Paired with the excellent PDK gearbox, the 911 effortlessly quick yet never feels unrewarding.
Did you get in a 4S?
Yes. It’s highly enjoyable to drive, but its steering isn’t quite as fluid (the front wheels are driven, remember, which tugs at it somewhat), there’s a slightly bulkier feel generally, and the extra traction, while impressive, again isn’t quite as fluid as a 2S on a mission. For snowier climes, go for it, but the rest of us need no more than a 2S.
Does the fabric roof do the business?
It does. The roof looks taut and crisp both inside and out of the car, and even the extra shutlines required for the tonneau cover that lifts up to swallow the roof don’t really spoil the lines.
The mechanism motors back very quietly and as fast as Porsche promises, and you feel in the eye of the storm inside the cabin – surrounded by the elements, yes, but never battered by them.
Roof up, there’s generous headroom for taller drivers, but there’s still more bluster than you’d experience in a coupe, despite the fabric roof’s extra insulation. It’s not bad by any means, and it’s worth noting that we drove in very windy conditions, but it’s noise levels in the cabin that reinforce that you’re in a cabriolet where the dynamics don’t feel at all compromised.
You also lose a little rear visibility over a coupe – while it’s not a deal-breaker, it is noticeable. A reversing camera is standard too.
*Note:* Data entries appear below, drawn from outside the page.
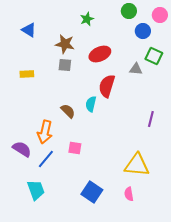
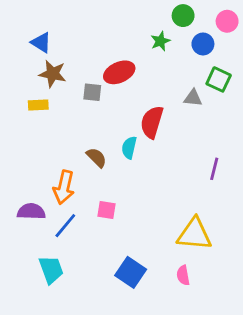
green star: (87, 19) -> (160, 41), moved
brown star: (65, 44) -> (53, 74), moved
red ellipse: (100, 54) -> (119, 72), moved
purple semicircle: (22, 149) -> (31, 211), turned -30

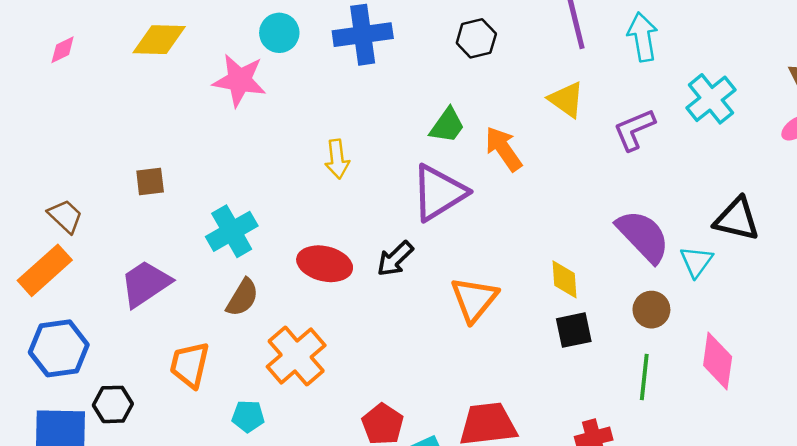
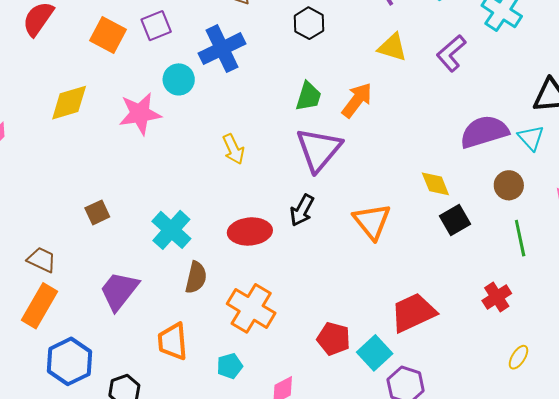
cyan circle: (279, 33) -> (179, 79), moved
orange arrow: (503, 149) -> (357, 100), turned 90
purple semicircle: (643, 236) -> (484, 132), turned -45

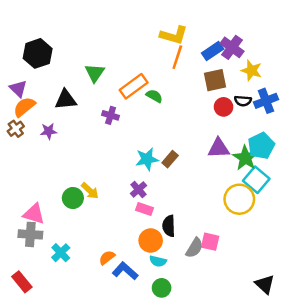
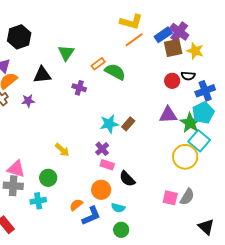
orange line: (177, 57) -> (134, 40), turned 36
brown square: (215, 80) -> (173, 48), moved
orange rectangle: (134, 86) -> (98, 64), size x0.6
green semicircle: (154, 96) -> (115, 72), size x1.5
blue cross: (266, 101) -> (205, 91), moved
green circle: (73, 198) -> (48, 178), moved
black semicircle: (169, 226) -> (127, 179), turned -42
orange circle: (151, 241) -> (101, 190), moved
pink square: (210, 242) -> (170, 198), moved
gray semicircle: (194, 248) -> (187, 197), moved
cyan cross: (61, 253) -> (38, 201), turned 35
blue L-shape: (125, 271) -> (91, 216), turned 115

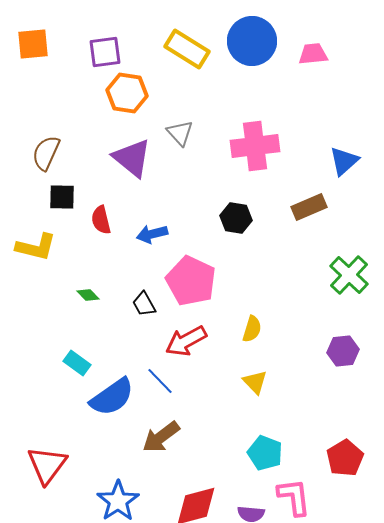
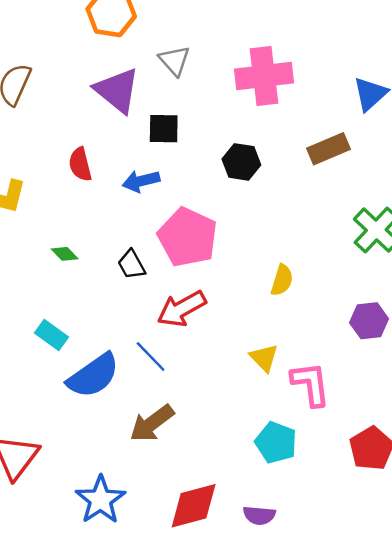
black square: (62, 197) -> (164, 129), moved
yellow semicircle: (252, 329) -> (282, 280), moved
pink L-shape: (294, 497) -> (311, 384), moved

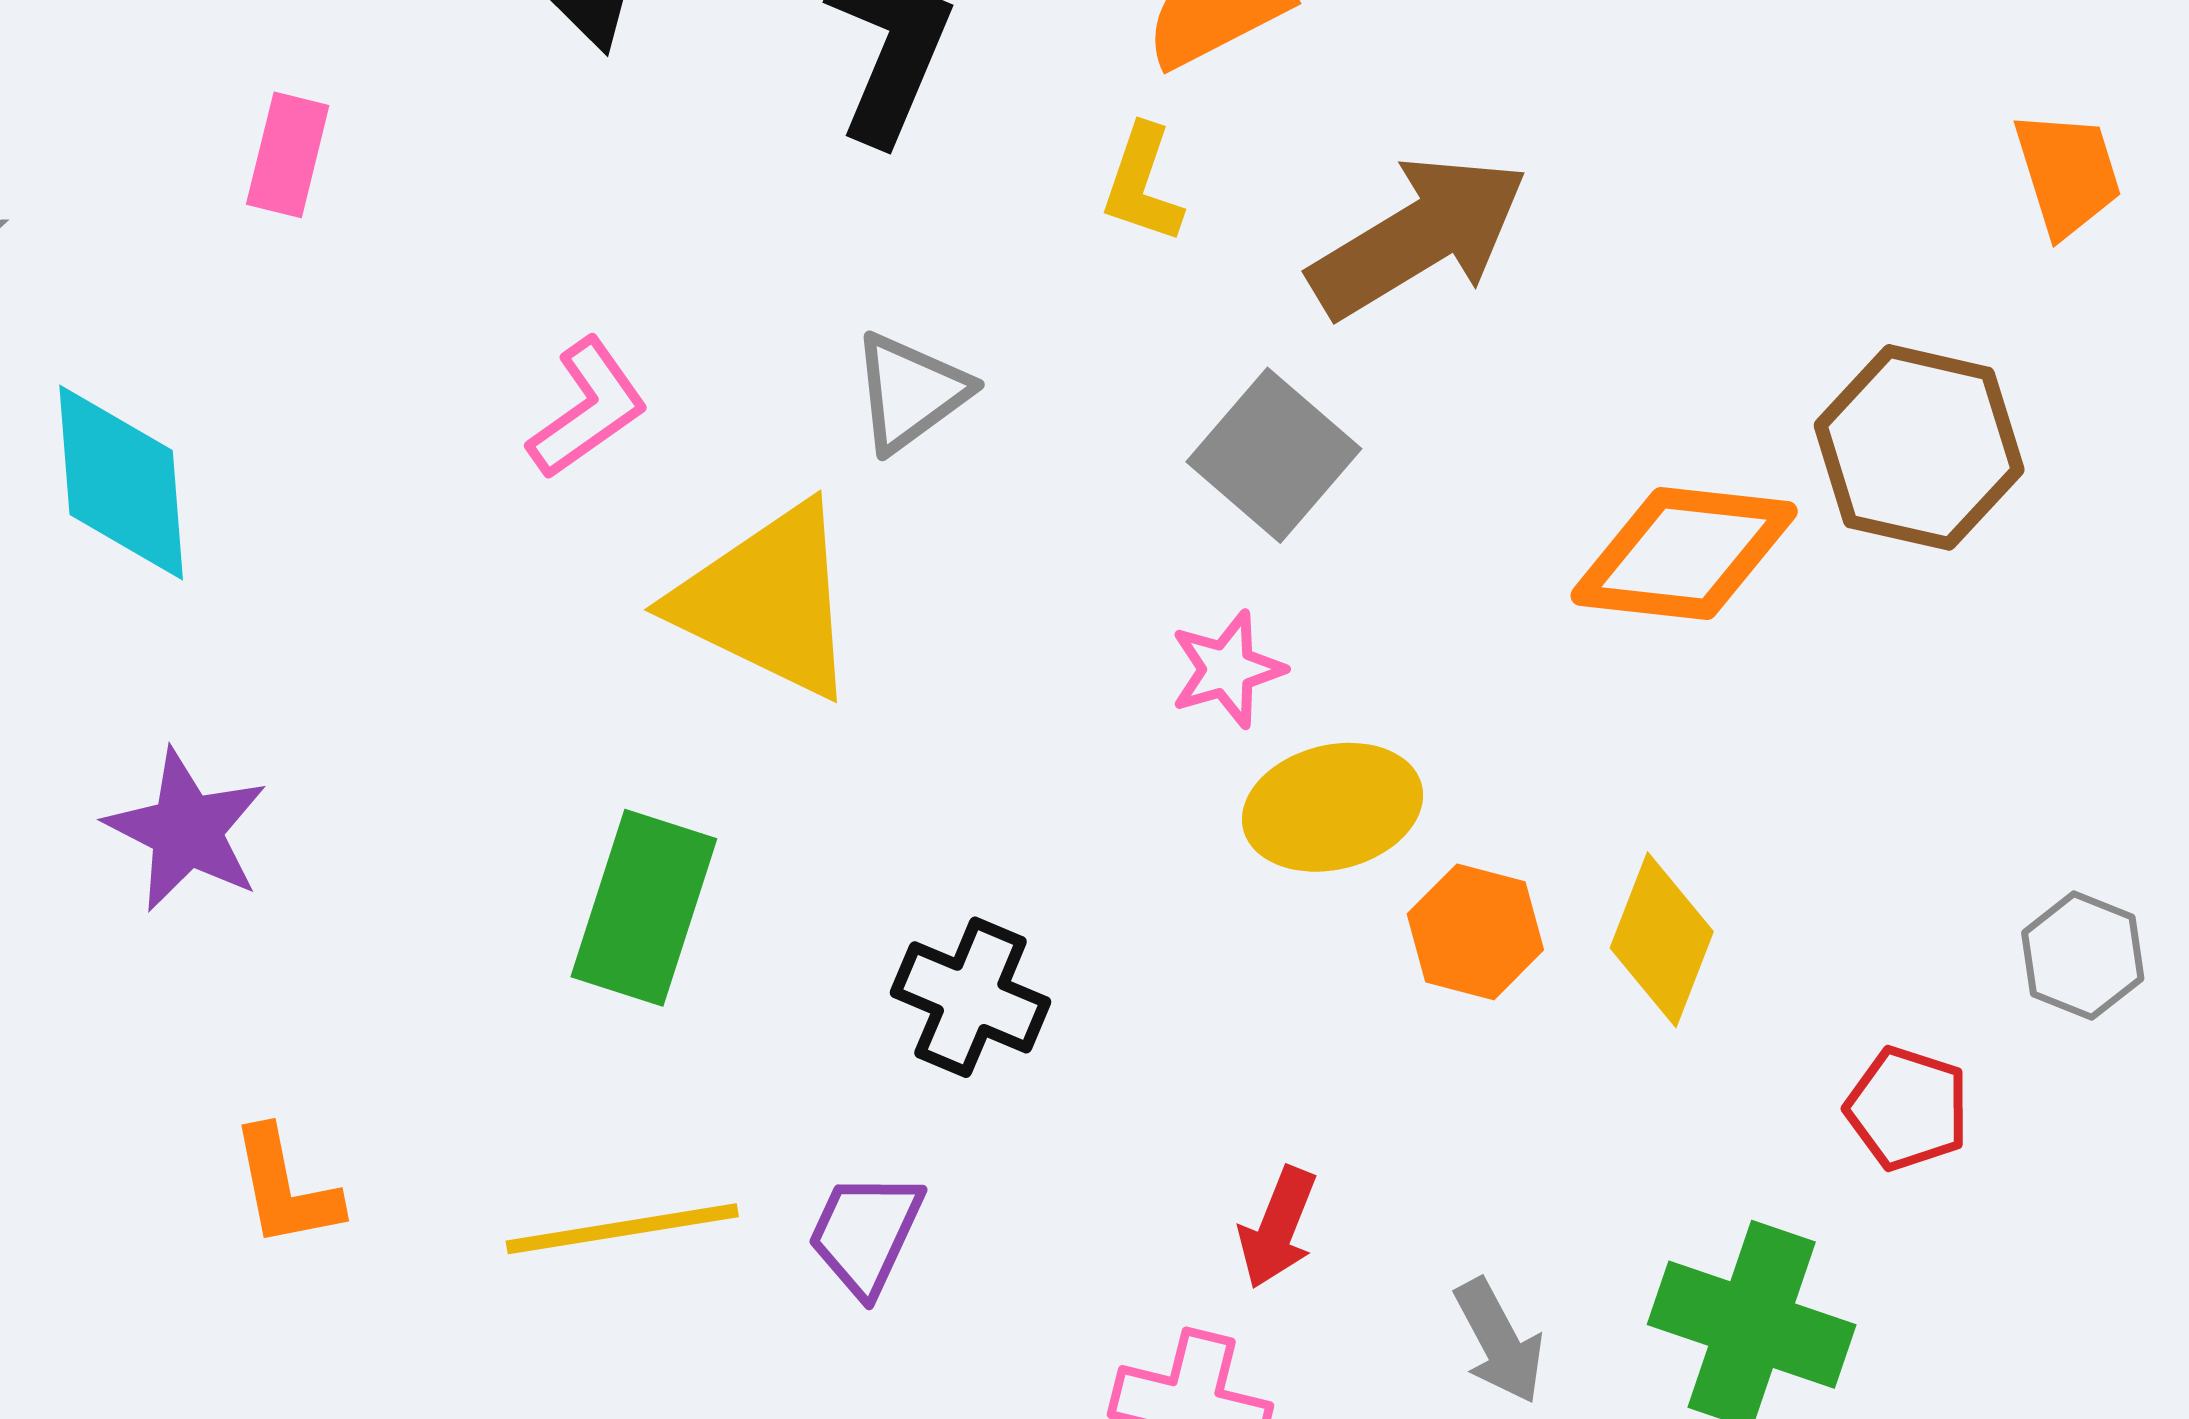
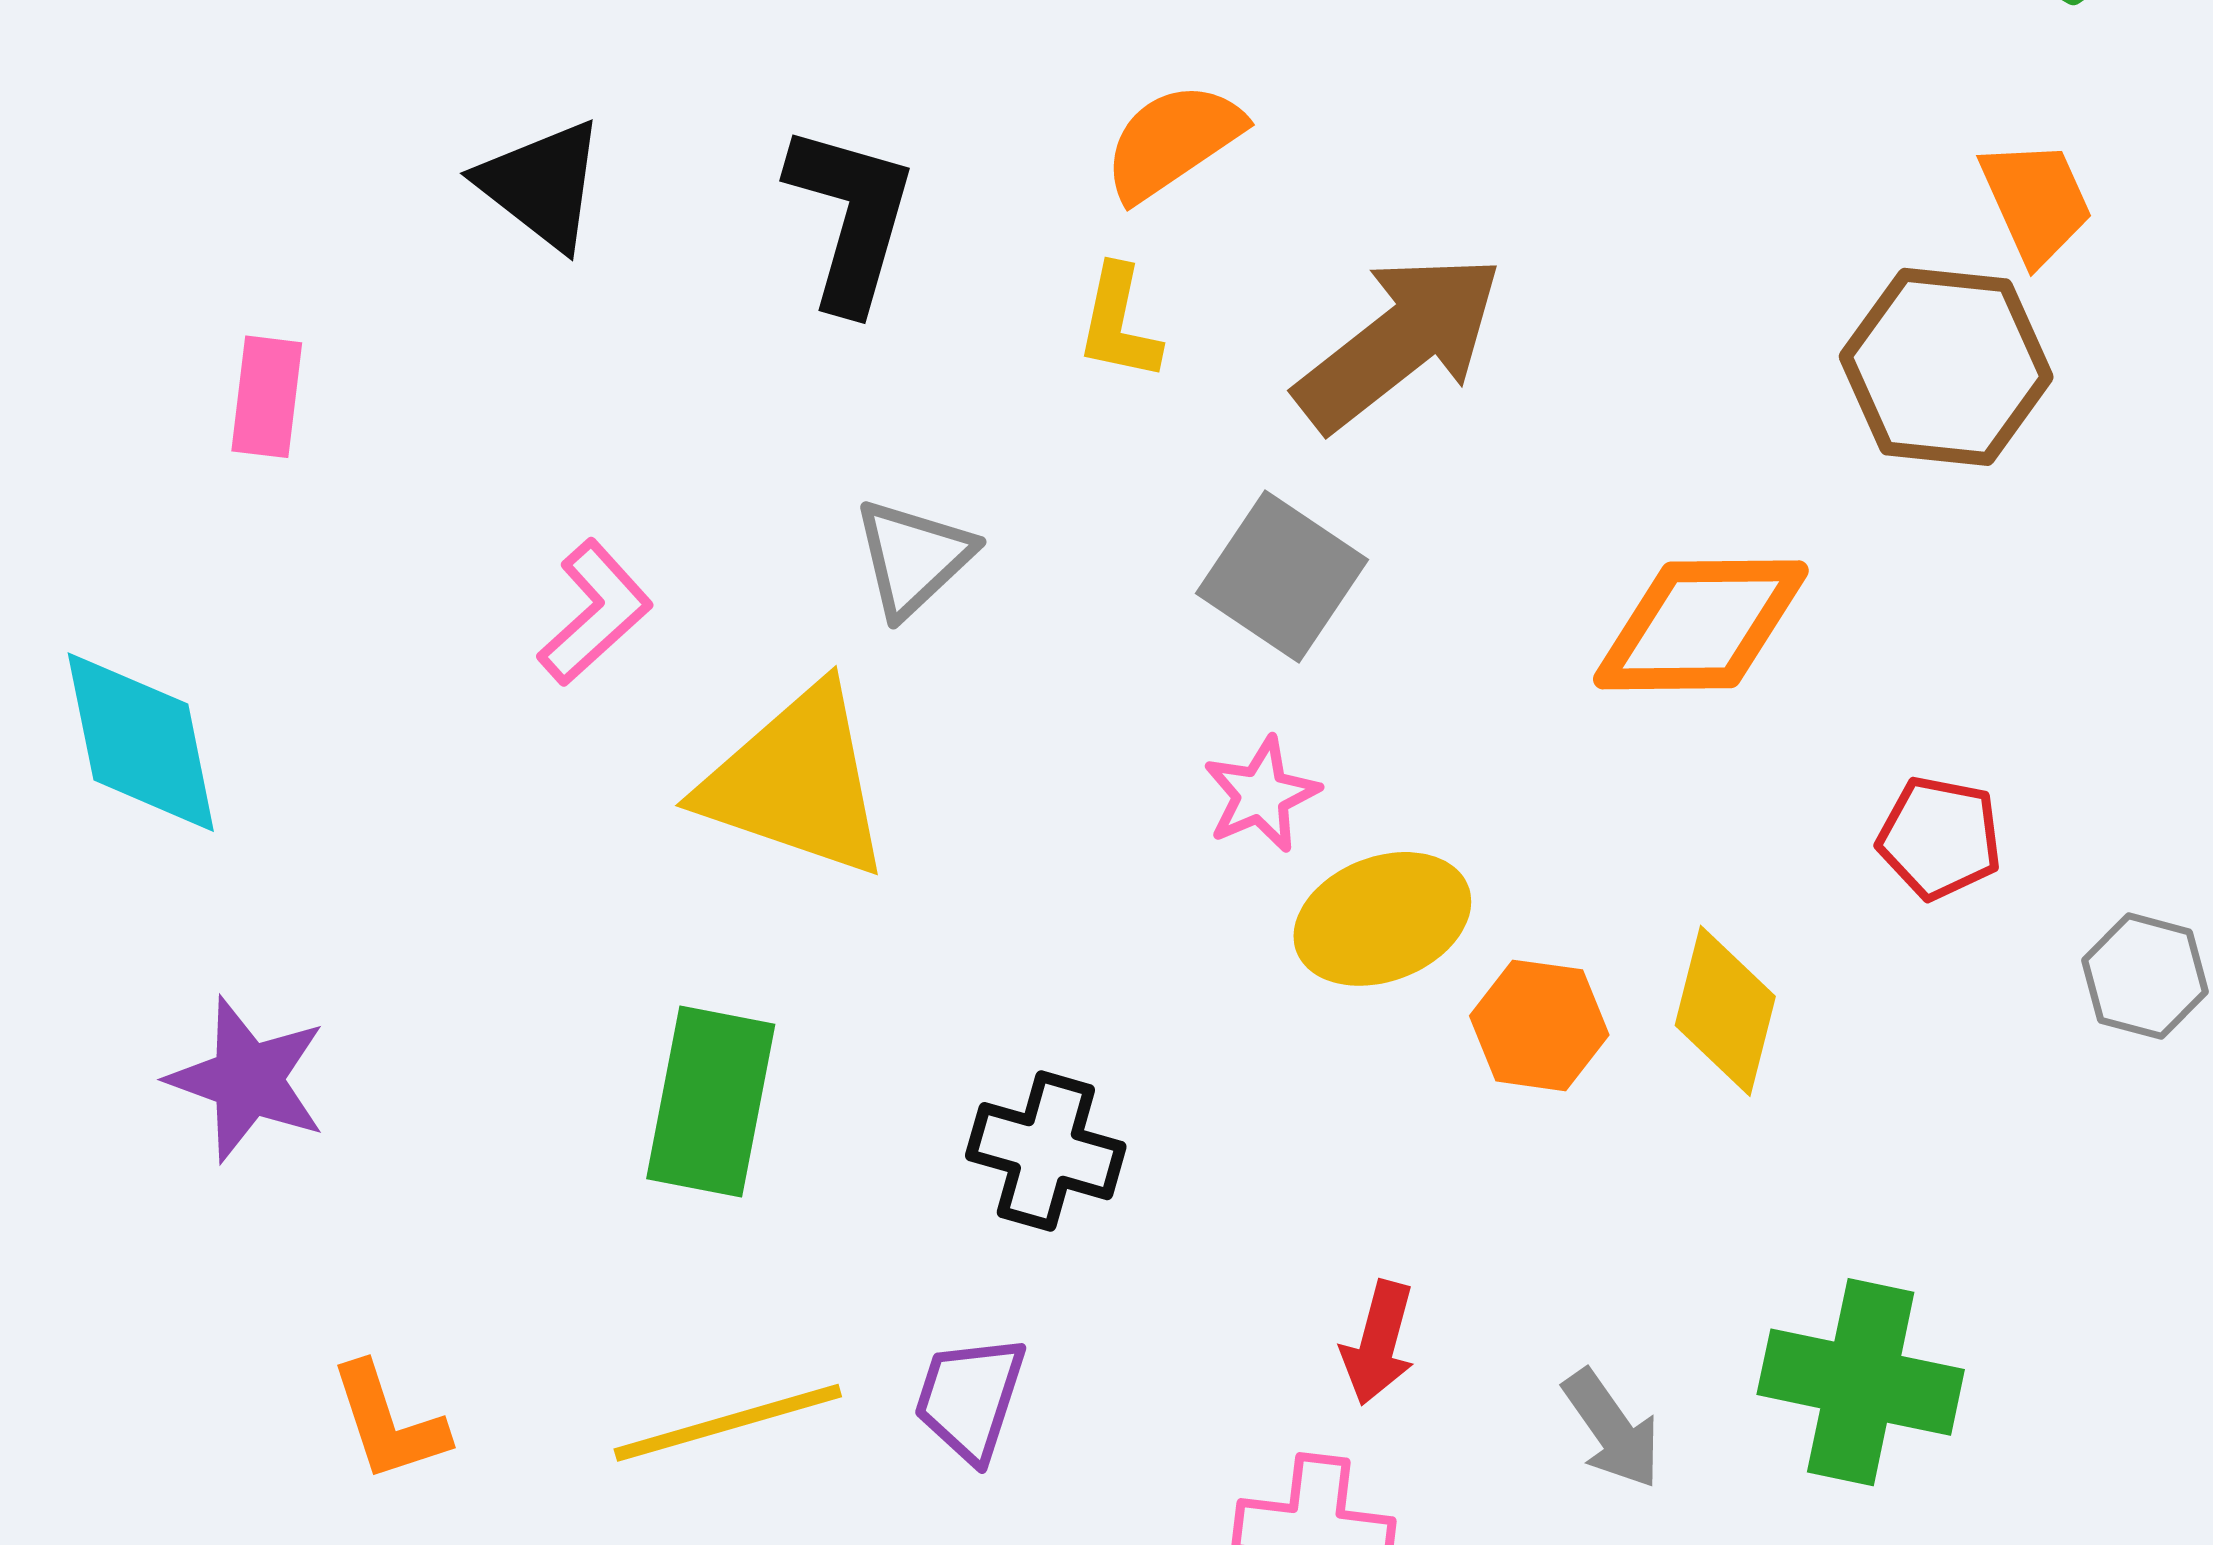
brown hexagon: (1919, 447) -> (1946, 367), moved
red pentagon: (1907, 1108) -> (1940, 838), moved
Porsche 911 Cabriolet (992): verdict
The extra cost, increased cabin noise and reduced rear visibility of the cabriolet would steer this particular writer towards a coupe, but if your heart is set on an open-top 911 there’s no other reason not to take the plunge. It drives exceptionally well, and feels composed even when worked hard over a highly demanding road.
Plus you can drop the roof, enjoy the sun and revel in the flat-six soundtrack. It even does all the practical stuff a 911 always does, with plus-two rear seats and, of course, unaltered boot space. In fact, the cabriolet is arguably the more versatile 911. It’s come a long way since 1982.